# Stored data:
-------

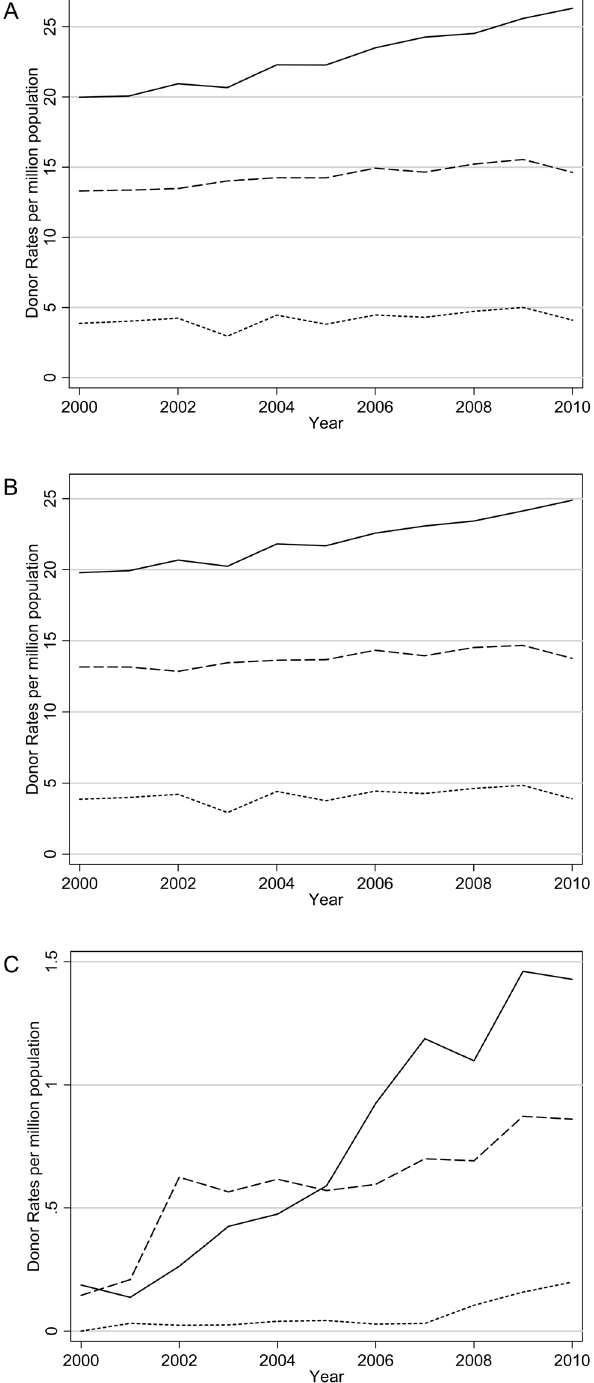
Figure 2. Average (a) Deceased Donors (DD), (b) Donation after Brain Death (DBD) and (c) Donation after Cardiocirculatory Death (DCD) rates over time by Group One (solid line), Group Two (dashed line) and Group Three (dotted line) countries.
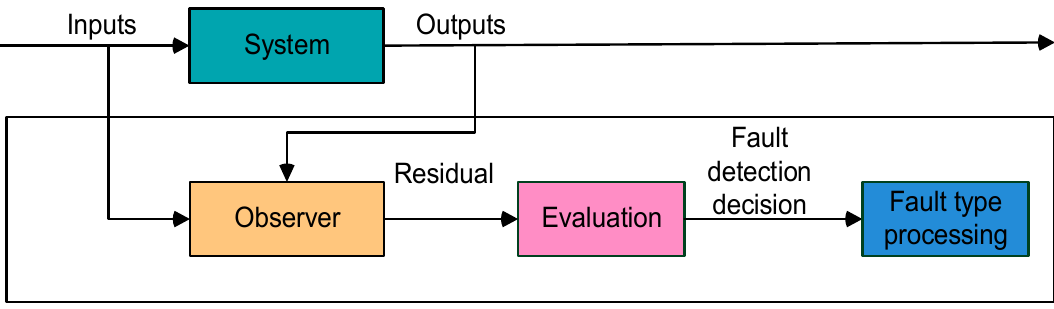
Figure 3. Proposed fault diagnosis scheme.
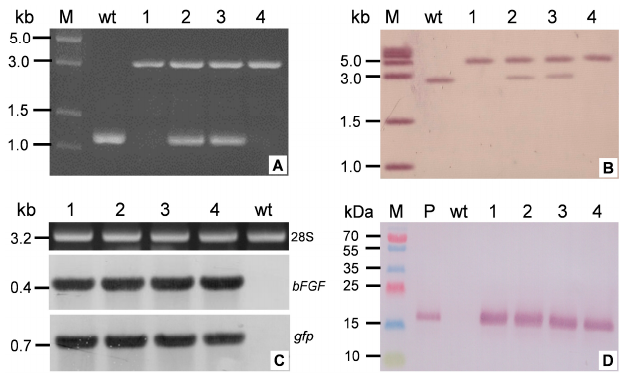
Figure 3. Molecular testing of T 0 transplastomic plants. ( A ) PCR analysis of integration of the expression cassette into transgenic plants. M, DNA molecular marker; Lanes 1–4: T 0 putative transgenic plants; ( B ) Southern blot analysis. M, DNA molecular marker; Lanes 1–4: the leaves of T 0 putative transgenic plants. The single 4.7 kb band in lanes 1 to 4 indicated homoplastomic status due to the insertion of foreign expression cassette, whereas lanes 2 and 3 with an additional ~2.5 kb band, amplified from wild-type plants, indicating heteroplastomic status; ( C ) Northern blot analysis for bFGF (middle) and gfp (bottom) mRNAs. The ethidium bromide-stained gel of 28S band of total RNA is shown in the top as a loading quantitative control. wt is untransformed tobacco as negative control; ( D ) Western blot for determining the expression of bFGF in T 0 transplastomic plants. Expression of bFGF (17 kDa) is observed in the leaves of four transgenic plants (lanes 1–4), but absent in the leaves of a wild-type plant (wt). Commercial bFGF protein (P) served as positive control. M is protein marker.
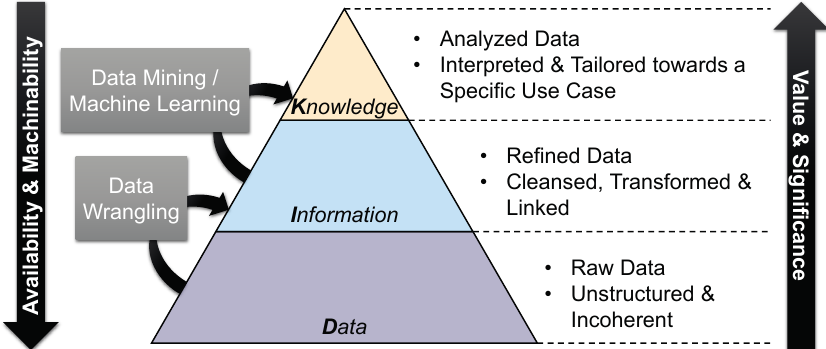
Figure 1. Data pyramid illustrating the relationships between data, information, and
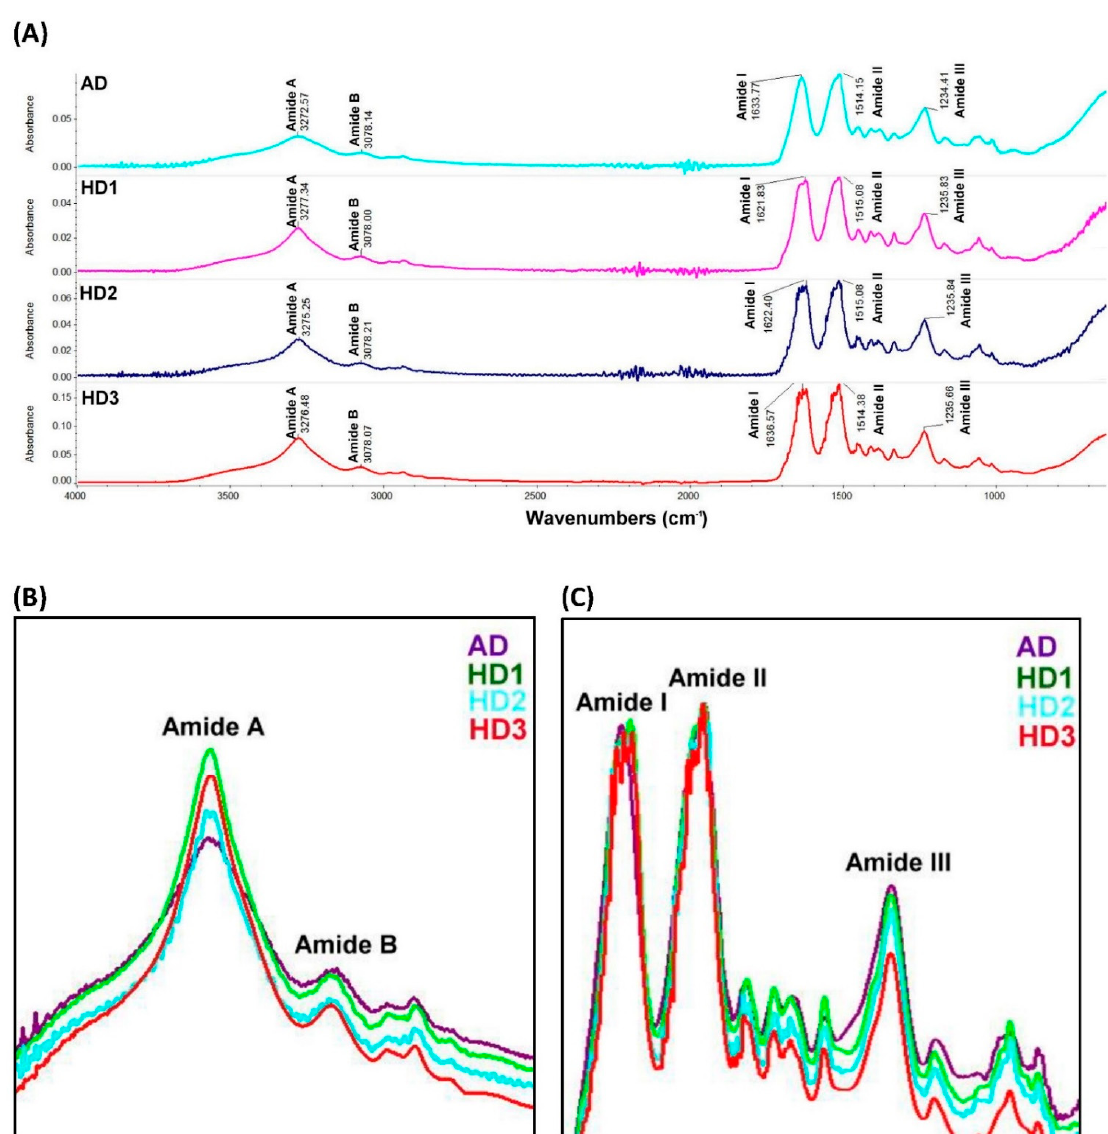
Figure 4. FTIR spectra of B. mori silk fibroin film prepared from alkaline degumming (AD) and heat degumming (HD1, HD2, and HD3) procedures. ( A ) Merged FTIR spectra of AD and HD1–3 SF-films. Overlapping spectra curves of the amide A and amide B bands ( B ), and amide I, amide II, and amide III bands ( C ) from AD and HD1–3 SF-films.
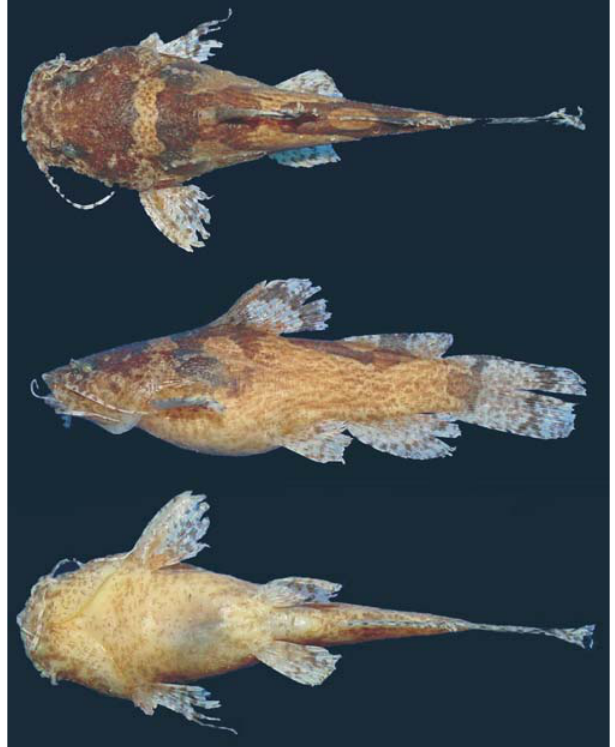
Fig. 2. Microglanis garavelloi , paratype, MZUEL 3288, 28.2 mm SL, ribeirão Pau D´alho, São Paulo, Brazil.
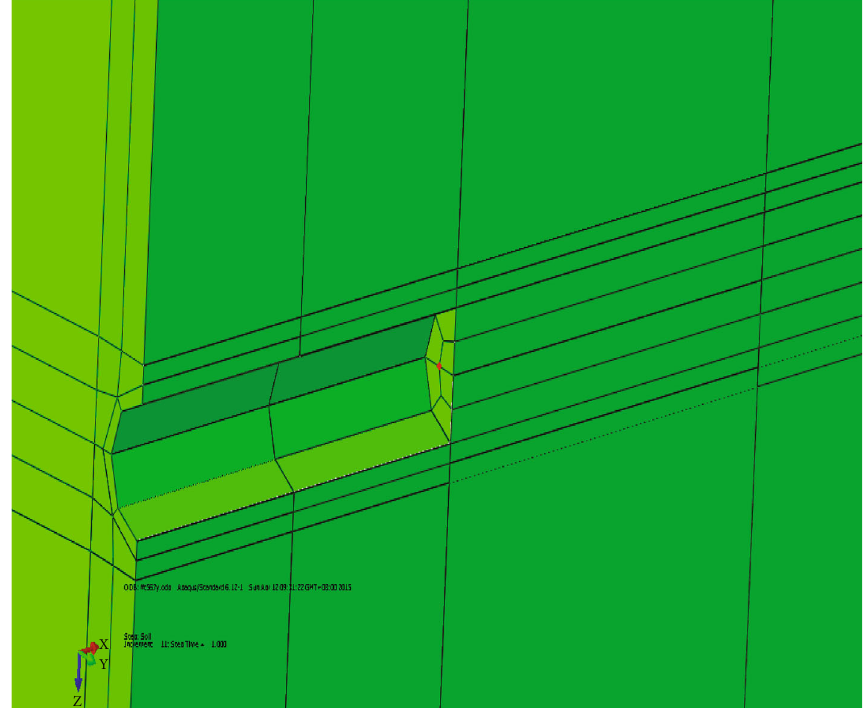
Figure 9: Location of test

-------

# TASK ITEM:
Transcribe exactly and only the lines from the top of the records through the line containing "Figure 3. Proposed fault diagnosis scheme.", inclusive, and do not copy the pictures.

# EXERCISE ANSWER:
Figure 2. Average (a) Deceased Donors (DD), (b) Donation after Brain Death (DBD) and (c) Donation after Cardiocirculatory Death (DCD) rates over time by Group One (solid line), Group Two (dashed line) and Group Three (dotted line) countries.
Figure 3. Proposed fault diagnosis scheme.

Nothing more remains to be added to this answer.